EXERCISE OBJECTIVE:
Please give only the number of lines in the listing below that contain "force".

INFORMATION SHOWN:
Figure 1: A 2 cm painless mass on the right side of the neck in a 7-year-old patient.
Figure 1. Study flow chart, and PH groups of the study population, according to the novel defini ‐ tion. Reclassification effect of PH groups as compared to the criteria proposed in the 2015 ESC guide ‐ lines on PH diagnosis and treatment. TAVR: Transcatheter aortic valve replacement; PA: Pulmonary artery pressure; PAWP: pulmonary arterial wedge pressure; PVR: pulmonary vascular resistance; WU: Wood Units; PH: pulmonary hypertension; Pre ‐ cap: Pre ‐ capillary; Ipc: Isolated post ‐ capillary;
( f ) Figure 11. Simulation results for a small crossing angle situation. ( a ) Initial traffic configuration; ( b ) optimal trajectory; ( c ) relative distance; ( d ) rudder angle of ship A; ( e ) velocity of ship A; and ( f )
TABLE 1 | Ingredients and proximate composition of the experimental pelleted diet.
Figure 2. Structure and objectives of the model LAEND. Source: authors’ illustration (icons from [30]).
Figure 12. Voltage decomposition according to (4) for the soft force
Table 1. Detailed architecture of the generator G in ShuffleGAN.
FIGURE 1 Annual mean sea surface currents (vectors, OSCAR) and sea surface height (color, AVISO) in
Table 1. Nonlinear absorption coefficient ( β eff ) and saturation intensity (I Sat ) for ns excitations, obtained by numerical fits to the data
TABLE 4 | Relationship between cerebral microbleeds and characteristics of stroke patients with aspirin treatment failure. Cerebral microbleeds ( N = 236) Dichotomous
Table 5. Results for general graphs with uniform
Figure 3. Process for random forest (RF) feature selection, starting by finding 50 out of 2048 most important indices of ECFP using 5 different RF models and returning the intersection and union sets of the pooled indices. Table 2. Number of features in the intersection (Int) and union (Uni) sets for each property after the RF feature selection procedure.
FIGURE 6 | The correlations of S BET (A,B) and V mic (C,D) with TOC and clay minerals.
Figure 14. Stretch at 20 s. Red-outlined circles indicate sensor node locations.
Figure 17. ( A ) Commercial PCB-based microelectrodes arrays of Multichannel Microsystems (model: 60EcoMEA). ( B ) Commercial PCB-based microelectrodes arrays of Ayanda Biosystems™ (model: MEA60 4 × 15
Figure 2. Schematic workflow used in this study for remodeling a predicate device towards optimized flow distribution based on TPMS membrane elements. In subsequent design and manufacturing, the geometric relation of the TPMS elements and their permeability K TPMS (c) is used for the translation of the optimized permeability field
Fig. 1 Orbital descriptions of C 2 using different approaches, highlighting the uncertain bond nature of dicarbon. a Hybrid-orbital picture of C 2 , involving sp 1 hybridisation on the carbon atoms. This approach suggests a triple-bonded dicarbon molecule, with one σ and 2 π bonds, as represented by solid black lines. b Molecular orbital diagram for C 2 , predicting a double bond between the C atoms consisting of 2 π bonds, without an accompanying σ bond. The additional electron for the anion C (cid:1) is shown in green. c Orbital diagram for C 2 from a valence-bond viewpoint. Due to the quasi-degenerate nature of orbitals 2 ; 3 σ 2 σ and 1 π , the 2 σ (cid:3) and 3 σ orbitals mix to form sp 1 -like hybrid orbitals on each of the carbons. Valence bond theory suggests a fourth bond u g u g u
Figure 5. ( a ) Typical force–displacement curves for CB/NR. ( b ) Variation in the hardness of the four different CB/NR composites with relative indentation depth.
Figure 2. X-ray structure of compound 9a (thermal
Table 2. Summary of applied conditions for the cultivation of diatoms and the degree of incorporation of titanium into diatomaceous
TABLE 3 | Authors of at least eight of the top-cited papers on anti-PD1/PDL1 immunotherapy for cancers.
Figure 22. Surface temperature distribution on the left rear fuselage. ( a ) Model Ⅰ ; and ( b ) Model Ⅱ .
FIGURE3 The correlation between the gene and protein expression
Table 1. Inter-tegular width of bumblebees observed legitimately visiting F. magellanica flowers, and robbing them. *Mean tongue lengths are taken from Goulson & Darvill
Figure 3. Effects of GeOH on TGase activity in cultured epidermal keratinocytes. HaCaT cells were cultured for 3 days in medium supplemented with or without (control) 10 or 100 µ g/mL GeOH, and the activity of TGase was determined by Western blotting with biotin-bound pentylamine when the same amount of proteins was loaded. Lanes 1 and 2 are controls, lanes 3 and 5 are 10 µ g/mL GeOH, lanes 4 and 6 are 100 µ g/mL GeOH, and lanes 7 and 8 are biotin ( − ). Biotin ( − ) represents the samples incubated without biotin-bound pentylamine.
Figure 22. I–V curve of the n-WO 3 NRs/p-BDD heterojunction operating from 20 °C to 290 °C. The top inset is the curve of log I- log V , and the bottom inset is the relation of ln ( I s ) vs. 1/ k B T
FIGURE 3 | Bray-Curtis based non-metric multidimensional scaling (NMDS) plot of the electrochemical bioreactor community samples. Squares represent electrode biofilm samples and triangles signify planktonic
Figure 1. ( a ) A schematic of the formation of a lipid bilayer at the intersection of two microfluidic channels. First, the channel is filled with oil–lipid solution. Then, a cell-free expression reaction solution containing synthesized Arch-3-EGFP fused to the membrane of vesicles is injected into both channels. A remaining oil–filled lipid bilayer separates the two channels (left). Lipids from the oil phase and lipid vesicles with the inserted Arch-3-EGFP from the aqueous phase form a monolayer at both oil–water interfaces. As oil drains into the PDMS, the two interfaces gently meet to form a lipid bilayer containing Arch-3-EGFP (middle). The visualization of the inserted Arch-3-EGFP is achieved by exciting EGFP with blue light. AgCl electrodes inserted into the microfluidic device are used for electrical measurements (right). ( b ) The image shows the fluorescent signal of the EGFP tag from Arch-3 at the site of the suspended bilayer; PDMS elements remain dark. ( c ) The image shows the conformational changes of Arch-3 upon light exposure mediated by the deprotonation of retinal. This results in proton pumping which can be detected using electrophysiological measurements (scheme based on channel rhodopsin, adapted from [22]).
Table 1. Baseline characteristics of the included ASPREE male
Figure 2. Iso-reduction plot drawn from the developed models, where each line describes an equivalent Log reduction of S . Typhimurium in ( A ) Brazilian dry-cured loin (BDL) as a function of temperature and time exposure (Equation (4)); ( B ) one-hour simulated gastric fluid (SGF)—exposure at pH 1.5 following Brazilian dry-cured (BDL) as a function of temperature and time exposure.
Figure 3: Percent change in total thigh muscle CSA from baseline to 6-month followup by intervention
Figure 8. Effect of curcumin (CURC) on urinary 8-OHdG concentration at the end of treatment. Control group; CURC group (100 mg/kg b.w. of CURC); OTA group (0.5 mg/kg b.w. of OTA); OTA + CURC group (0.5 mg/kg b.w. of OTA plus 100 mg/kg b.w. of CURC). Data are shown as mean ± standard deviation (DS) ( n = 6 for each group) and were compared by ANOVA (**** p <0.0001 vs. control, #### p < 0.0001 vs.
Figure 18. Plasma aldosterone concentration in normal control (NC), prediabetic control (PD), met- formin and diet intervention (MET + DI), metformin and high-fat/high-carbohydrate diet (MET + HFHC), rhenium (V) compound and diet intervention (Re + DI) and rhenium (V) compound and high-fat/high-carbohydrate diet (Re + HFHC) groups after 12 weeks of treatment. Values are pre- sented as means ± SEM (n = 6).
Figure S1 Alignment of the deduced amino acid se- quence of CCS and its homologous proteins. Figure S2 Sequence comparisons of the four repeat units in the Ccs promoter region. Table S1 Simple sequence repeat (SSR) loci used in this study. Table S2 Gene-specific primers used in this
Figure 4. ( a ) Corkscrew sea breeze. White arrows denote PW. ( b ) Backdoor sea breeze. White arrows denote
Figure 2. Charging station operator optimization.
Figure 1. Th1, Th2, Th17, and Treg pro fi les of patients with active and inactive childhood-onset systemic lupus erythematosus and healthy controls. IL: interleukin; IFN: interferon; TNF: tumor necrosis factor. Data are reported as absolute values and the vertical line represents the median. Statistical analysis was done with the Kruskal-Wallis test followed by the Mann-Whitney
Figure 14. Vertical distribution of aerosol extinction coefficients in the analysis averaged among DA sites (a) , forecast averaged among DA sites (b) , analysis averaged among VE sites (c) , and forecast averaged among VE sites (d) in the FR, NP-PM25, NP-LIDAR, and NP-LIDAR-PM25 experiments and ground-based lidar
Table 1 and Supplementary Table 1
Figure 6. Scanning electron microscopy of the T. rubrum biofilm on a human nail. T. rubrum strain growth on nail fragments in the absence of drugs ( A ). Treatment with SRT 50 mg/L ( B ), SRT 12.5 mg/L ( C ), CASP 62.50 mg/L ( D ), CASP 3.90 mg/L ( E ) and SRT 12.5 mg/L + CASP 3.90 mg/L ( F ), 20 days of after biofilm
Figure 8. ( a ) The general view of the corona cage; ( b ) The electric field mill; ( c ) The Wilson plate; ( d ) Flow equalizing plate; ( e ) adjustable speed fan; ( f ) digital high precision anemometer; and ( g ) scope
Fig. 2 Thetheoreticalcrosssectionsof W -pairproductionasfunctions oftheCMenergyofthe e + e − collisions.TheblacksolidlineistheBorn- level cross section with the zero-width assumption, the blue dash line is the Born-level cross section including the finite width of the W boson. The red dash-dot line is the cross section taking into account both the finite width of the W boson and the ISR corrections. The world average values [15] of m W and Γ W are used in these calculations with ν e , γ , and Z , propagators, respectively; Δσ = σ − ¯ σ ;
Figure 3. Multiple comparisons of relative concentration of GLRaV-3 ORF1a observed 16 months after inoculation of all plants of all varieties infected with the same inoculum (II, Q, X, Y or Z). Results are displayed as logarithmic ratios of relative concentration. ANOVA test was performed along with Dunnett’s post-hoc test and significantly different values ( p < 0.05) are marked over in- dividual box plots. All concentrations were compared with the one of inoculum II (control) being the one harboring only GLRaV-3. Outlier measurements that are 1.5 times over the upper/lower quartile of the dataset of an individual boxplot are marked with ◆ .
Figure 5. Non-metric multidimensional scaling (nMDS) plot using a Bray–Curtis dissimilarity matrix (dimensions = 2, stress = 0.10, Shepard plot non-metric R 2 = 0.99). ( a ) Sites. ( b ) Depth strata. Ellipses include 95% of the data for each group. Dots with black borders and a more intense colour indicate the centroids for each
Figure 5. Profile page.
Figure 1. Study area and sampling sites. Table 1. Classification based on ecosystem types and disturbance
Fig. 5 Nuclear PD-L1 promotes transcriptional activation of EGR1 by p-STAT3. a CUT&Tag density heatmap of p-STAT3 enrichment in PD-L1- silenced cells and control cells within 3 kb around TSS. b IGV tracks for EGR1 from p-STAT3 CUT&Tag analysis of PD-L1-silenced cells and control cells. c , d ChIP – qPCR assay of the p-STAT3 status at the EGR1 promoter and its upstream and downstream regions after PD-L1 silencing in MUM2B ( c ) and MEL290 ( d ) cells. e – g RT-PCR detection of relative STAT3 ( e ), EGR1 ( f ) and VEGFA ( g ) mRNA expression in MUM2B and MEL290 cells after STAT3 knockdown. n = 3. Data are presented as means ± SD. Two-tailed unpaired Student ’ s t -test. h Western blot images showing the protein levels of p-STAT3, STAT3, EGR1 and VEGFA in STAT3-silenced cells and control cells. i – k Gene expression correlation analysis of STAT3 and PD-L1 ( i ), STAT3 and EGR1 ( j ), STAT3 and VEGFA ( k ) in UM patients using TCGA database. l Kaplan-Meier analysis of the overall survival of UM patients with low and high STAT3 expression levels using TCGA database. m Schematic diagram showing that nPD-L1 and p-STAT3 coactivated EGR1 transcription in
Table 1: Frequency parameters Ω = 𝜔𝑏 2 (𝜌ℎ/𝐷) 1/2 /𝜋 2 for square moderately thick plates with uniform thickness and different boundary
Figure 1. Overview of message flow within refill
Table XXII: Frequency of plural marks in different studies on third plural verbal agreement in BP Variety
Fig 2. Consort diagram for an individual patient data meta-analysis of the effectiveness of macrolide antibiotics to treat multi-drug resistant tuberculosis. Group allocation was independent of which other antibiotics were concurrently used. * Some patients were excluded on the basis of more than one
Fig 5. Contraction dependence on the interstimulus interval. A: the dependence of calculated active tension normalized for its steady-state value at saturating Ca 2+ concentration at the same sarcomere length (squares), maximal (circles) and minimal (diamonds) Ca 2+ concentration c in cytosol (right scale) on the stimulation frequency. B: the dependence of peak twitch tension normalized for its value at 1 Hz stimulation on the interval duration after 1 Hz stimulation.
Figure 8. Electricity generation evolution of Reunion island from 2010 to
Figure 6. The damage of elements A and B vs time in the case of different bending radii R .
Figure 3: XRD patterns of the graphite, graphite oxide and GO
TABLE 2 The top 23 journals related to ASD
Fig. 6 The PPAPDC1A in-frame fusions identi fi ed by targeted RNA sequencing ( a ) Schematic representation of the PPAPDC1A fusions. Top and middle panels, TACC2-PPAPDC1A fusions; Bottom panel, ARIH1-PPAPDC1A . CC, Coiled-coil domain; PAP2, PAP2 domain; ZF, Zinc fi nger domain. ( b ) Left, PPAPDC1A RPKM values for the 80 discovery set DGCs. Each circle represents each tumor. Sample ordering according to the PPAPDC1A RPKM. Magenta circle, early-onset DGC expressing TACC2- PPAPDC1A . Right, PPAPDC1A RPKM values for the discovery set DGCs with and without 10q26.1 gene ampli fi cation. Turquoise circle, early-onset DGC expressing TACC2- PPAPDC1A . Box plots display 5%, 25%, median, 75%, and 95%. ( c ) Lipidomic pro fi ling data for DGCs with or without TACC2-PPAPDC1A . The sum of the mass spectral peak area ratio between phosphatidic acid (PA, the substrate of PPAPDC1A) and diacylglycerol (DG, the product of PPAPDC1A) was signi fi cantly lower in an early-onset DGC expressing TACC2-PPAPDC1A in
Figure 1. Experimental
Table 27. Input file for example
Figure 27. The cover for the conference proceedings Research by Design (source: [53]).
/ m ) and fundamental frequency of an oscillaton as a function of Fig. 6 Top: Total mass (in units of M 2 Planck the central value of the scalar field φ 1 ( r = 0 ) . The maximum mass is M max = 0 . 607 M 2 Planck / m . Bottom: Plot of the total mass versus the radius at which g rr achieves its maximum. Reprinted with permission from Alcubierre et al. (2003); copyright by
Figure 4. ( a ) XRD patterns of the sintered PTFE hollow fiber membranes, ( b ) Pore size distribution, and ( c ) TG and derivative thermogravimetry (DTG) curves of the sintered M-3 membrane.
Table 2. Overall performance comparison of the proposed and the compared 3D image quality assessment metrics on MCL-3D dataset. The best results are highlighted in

ANSWER BOX:
2